◆ **About this task**: Restate word for word the lines of the records below, starting at the line that contains "#### 1.1 Revised" and ending at the line that contains "Query sample: 993,049", with both of those lines included and nothing else.

Extracted data entries:
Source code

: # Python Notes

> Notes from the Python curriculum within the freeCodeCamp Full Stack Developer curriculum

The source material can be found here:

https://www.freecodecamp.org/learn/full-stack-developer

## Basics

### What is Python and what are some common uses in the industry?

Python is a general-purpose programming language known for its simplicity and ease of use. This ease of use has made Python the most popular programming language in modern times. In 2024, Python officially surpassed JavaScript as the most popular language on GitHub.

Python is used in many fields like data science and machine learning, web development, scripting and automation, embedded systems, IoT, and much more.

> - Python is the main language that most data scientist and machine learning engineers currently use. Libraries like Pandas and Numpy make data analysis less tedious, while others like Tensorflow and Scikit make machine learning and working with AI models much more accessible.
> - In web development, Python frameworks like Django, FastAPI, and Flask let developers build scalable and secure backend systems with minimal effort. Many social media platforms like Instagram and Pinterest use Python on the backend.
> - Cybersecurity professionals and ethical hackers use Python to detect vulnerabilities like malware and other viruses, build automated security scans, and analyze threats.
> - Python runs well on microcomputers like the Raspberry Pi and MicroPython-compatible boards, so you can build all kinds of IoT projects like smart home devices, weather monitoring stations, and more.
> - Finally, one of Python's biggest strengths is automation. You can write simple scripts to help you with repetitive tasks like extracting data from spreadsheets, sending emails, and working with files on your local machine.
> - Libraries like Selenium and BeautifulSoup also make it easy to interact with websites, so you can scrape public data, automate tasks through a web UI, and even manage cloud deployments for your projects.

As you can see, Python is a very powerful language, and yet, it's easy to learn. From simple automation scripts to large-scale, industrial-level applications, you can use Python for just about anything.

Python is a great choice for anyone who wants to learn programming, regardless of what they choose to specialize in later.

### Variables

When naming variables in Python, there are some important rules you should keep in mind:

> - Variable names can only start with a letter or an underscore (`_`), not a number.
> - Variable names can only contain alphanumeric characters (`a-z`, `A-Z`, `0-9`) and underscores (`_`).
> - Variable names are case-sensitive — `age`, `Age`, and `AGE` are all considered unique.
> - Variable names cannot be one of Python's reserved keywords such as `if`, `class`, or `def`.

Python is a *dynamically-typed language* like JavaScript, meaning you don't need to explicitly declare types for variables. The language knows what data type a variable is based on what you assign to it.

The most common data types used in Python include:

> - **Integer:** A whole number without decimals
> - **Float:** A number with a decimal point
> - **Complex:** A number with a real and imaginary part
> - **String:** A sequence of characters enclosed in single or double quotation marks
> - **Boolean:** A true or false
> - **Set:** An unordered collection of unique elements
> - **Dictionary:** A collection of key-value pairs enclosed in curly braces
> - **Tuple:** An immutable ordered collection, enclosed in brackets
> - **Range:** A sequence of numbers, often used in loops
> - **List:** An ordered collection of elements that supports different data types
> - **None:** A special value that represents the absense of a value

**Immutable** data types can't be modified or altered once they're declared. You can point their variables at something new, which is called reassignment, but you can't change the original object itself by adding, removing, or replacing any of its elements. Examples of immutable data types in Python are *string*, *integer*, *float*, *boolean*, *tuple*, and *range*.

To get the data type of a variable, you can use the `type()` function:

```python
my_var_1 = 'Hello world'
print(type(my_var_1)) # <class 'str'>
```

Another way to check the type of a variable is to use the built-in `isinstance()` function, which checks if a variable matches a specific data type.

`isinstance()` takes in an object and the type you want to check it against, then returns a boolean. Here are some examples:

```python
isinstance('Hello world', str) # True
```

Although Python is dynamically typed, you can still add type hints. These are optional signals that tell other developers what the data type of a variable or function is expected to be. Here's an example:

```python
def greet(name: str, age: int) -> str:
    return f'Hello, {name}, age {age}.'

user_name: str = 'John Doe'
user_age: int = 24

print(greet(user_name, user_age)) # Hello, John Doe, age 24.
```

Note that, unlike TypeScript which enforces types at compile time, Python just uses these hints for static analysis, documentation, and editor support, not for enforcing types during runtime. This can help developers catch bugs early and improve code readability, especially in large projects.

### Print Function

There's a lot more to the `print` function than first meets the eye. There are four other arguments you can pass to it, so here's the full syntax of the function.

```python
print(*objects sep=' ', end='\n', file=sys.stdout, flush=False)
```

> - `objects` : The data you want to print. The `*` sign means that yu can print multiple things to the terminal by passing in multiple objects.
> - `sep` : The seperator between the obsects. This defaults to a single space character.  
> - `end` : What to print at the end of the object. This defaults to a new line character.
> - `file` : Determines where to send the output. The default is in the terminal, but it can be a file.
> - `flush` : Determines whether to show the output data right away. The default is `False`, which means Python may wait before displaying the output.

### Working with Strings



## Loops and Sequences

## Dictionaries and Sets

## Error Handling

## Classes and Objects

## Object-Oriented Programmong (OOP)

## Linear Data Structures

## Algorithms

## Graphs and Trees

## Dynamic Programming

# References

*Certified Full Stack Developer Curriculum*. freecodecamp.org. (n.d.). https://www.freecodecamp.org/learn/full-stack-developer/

* * *

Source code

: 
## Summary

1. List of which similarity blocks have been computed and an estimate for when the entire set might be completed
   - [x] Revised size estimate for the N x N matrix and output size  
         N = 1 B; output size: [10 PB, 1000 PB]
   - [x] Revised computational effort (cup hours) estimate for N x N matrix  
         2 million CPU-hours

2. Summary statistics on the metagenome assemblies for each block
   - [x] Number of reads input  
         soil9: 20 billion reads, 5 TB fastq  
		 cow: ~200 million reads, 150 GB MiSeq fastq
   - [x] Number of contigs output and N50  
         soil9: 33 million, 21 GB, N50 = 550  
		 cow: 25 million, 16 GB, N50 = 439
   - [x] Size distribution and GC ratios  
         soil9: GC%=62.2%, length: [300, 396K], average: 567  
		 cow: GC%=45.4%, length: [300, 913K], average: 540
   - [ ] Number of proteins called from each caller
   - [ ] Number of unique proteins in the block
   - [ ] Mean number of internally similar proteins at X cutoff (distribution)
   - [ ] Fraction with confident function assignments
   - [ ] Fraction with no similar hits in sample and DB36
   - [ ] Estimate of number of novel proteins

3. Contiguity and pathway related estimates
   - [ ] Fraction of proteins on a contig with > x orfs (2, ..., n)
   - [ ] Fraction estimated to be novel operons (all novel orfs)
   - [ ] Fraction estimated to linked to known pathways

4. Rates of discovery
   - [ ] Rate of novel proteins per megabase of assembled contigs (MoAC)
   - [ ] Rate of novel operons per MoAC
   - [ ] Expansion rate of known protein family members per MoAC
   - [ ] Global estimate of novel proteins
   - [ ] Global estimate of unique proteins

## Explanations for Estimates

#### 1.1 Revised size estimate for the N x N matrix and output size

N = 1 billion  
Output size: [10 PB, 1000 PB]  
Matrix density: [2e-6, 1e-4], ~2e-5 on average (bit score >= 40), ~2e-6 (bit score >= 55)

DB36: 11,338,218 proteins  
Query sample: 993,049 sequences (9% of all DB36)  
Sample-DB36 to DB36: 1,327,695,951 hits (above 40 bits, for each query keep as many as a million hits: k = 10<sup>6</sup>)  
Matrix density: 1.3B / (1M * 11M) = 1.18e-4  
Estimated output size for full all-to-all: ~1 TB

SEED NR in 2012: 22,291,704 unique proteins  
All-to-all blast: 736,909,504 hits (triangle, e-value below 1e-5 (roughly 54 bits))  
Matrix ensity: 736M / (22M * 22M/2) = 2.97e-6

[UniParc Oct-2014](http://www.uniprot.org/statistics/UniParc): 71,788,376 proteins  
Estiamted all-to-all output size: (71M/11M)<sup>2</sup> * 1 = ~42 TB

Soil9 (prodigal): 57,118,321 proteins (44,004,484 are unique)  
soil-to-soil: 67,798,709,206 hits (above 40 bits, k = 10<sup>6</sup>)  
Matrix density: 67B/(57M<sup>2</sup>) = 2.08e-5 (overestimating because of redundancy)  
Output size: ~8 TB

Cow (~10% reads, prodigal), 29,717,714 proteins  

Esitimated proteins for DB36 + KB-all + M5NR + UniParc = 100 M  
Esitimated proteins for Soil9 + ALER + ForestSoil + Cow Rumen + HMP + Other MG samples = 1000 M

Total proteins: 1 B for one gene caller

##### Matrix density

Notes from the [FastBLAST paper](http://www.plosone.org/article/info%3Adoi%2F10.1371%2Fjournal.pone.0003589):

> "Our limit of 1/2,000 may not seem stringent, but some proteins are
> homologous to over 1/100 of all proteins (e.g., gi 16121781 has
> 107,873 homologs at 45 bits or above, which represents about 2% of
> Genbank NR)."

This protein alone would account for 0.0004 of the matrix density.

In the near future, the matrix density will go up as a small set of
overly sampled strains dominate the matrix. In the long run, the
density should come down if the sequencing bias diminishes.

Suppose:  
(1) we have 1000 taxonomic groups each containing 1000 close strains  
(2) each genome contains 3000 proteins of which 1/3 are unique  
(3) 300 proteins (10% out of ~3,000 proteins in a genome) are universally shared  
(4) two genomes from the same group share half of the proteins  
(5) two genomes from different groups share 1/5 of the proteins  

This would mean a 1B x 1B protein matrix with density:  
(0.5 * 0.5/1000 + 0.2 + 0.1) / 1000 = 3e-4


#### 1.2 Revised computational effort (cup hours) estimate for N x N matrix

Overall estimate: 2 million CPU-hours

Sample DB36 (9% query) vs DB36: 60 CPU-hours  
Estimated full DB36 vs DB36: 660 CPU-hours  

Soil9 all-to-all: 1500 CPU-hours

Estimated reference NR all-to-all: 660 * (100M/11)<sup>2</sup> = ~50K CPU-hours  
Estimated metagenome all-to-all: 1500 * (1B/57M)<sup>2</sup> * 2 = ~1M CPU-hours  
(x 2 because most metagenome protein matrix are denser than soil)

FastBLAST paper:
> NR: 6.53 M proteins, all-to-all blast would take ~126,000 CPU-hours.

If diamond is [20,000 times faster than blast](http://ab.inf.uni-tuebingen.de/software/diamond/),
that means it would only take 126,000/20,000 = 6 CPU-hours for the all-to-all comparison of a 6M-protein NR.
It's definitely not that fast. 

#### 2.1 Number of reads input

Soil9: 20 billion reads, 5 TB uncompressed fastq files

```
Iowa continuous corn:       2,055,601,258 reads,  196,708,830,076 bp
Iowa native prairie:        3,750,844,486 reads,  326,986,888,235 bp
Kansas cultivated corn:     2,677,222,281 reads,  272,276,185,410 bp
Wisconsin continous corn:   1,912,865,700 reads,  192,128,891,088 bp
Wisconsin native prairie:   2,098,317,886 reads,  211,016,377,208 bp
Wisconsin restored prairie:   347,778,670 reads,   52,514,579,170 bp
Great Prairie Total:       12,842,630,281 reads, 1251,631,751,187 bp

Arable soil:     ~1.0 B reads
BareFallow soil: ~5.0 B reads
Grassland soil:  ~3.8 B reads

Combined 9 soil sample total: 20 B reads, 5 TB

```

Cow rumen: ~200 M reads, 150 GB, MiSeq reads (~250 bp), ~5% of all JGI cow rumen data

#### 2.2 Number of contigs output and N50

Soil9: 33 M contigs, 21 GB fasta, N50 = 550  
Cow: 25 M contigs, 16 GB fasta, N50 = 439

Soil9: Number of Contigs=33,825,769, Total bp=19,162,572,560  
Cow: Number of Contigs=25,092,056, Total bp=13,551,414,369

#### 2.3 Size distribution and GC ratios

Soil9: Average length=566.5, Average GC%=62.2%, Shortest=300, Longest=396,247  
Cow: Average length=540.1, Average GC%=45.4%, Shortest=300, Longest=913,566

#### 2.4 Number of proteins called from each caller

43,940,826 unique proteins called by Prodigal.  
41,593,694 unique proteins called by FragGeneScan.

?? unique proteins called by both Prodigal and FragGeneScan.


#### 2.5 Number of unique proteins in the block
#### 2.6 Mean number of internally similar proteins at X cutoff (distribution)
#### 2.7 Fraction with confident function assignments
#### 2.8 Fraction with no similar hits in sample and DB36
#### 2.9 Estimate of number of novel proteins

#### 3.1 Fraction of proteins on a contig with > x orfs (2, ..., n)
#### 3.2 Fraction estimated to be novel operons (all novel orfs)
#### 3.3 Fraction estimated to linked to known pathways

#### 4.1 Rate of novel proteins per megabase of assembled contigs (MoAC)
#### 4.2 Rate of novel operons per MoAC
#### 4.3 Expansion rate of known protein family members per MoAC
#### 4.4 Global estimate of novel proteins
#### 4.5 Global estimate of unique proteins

==

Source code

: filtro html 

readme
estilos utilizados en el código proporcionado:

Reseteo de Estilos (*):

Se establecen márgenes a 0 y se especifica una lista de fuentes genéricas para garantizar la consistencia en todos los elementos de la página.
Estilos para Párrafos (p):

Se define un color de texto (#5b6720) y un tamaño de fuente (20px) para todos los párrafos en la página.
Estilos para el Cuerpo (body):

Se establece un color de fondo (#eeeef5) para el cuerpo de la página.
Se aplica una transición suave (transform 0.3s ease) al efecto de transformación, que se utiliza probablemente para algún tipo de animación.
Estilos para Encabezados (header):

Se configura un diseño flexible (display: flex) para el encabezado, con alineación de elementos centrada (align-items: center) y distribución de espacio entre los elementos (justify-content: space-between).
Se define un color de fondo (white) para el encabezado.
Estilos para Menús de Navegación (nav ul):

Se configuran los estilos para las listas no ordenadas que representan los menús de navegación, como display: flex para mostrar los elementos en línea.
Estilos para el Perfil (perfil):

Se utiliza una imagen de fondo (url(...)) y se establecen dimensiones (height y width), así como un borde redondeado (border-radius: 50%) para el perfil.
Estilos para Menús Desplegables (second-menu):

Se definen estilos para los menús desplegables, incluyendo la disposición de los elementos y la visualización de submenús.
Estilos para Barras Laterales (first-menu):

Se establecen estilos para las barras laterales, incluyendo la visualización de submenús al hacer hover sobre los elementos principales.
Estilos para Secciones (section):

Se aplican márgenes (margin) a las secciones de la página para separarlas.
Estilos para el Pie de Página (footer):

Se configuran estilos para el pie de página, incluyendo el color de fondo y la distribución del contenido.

◆ **Your response**:
#### 1.1 Revised size estimate for the N x N matrix and output size

N = 1 billion  
Output size: [10 PB, 1000 PB]  
Matrix density: [2e-6, 1e-4], ~2e-5 on average (bit score >= 40), ~2e-6 (bit score >= 55)

DB36: 11,338,218 proteins  
Query sample: 993,049 sequences (9% of all DB36)  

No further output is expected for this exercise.